The revolution passes. The capitalists grow bolder. The fines again rise to 15–18–21 kopeks.

But even in 1909—the year of the longest and deepest lull—the
capitalists did not succeed in raising fines to the former disgraceful
level. No matter how the capitalist
may fawn upon Purishkevich, these two “dear friends” have not succeeded
in going back to the good old days—the *worker in Russia has
changed*. The worker in Russia has learned a thing or two!

If we compare the total fines with the total wages of the workers—and such a comparison is essential for it is not the same thing to pay twenty kopeks out of wages of one ruble as paying twenty kopeks out of wages of a ruble and a half—the victory of the workers in 1905 becomes still more obvious.
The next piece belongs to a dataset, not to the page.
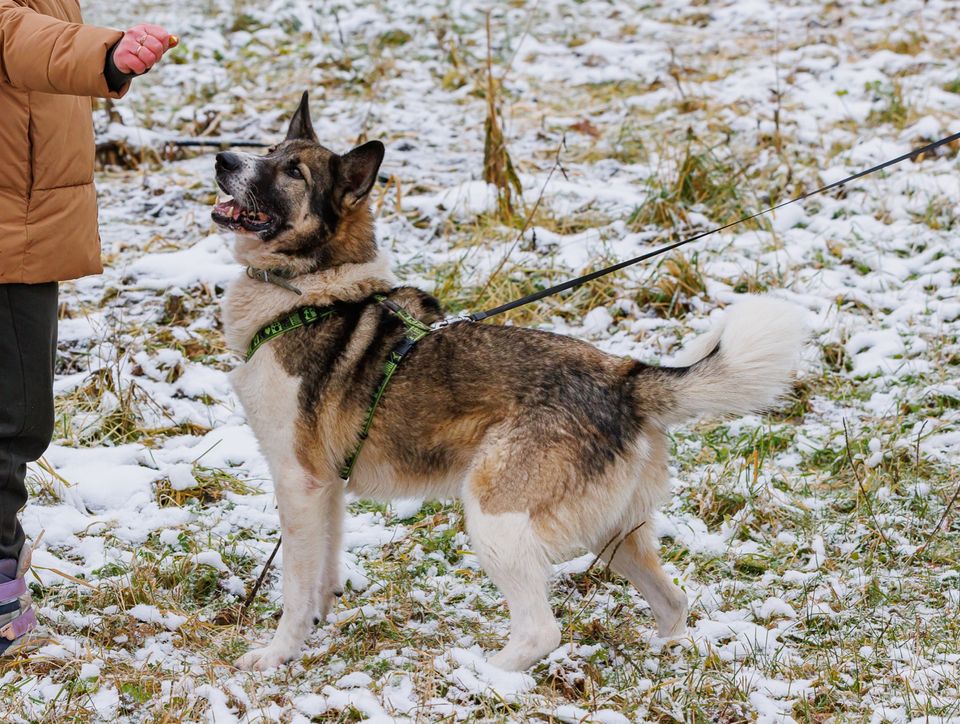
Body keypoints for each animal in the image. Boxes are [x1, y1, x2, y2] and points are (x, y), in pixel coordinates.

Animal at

Out of every 100 rubles of the workers’ wages, the fines per annum averaged in kopeks:

1901 . . . . . | 15 |

1902 . . . . . | 14 |

1903 . . . . . | 13 |

1904 . . . . . | 14 |

1905 . . . . . | 9 |

1906 . . . . . | 5 |

1907 . . . . . | 6 |

1908 . . . . . | 8 |

1909 . . . . . | 9 |

It follows, therefore, that the workers of Moscow Gubernia achieved a
reduction of atrocious fines to *one-third* as a result of
1905. They will succeed in obtaining the complete abolition of fines.
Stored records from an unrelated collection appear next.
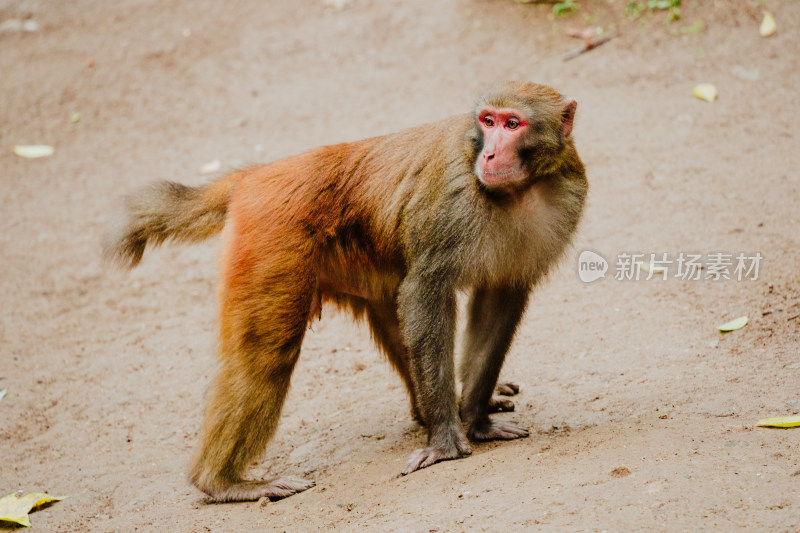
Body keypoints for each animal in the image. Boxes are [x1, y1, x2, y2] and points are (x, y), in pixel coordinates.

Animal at [104, 81, 588, 500]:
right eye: (488, 121)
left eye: (512, 124)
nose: (488, 153)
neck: (516, 192)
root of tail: (258, 174)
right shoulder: (451, 205)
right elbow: (426, 290)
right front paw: (447, 441)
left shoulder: (565, 197)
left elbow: (499, 301)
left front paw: (475, 420)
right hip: (272, 239)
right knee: (267, 354)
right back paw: (223, 483)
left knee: (393, 316)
In conclusion let us take a brief glance at the question of what share of his wages the Moscow worker obtains in cash.

The Moscow workers are in a difficult position in this respect. In 1909 their total wages amounted to 73,000,000 rubles; of this sum they received 61,500,000 rubles, that is, 84.2 per cent, in cash. Almost a tenth of their wages, 7,200,000 rubles, was paid in the shape of groceries and other commodities from the factory shops. This type of wages places the workers in serf-like dependence on the owners and gives those owners “superprofits”.

The position of workers in the cotton industry is particularly
bad—over one-fifth of their wages (5,900,000 rubles out of 28,800,000) is
paid in foodstuffs. If the workers were to win for themselves free workers’
co-operatives there would not only be a saving of hundreds of thousands of
rubles for the slaves of capital, but the semi-serf dependence
of the workers on the *factory owners’* shops would he removed.

To continue: 3,750,000 rubles (5 per cent) of the workers’ wages went to pay for products they took from the shops of consumers’ associations, etc. Lastly, 680,000 rubles (0.9 per cent) of the wages went for the maintenance of workers boarded by factory owners.

This form of payment, which dooms the workers to a thousand forms of dependence of a serf character, has been preserved most noticeably in industries processing silk and flax, and after them in those processing food and live stock products.

As for the influence of 1905 on the forms in which wages are paid, we may say that there have been practically no gains. Here are the figures, as from 1901:

Year | Workers’ total
wages (million rubles) |
Cash | Goods from
factory shops |
Goods from
consumers’ associations |
Boarding of
workers by factory owners |
---|---|---|---|---|---|

1901 . . . . | 53 | 81.4 | 8.9 | 7.3 | 2.4 |

1902 . . . . | 54 | 81.5 | 9.1 | 7.0 | 2.4 |

1903 . . . . | 57 | 83.0 | 8.3 | 6.6 | 2.1 |

1904 . . . . | 55 | 82.7 | 9.0 | 6.5 | 1.8 |

1905 . . . . | 57 | 82.8 | 9.2 | 6.5 | 1.5 |

1906 . . . . | 64 | 85.1 | 7.6 | 5.8 | 1.5 |

1907 . . . . | 71 | 83.8 | 9.4 | 5.3 | 1.5 |

1908 . . . . | 73 | 82.9 | 10.4 | 5.2 | 1.5 |

1909 . . . . | 73 | 84.2 | 9.8 | 5.1 | 0.9 |

Since 1905 payment in cash has increased to an extremely insignificant extent. The system of boarding workers by factory owners has been reduced to an equally small extent. And payment of wages through factory shops, on the contrary, has somewhat increased.

Taking it by and large, the situation has remained as bad as it was before. Moscow workers must struggle for the payment of wages in cash and for the replacement of factory shops by free workers’ consumers’ associations.

[1]
When this article was published in *Nash Put* (*Our
Path*) it was accompanied by the following editorial comment: “The
editors offer the author their apologies for the *necessary*
deletions and amendments to his article.” Exactly what changes were made
is not known since Lenin’s manuscript has not been found.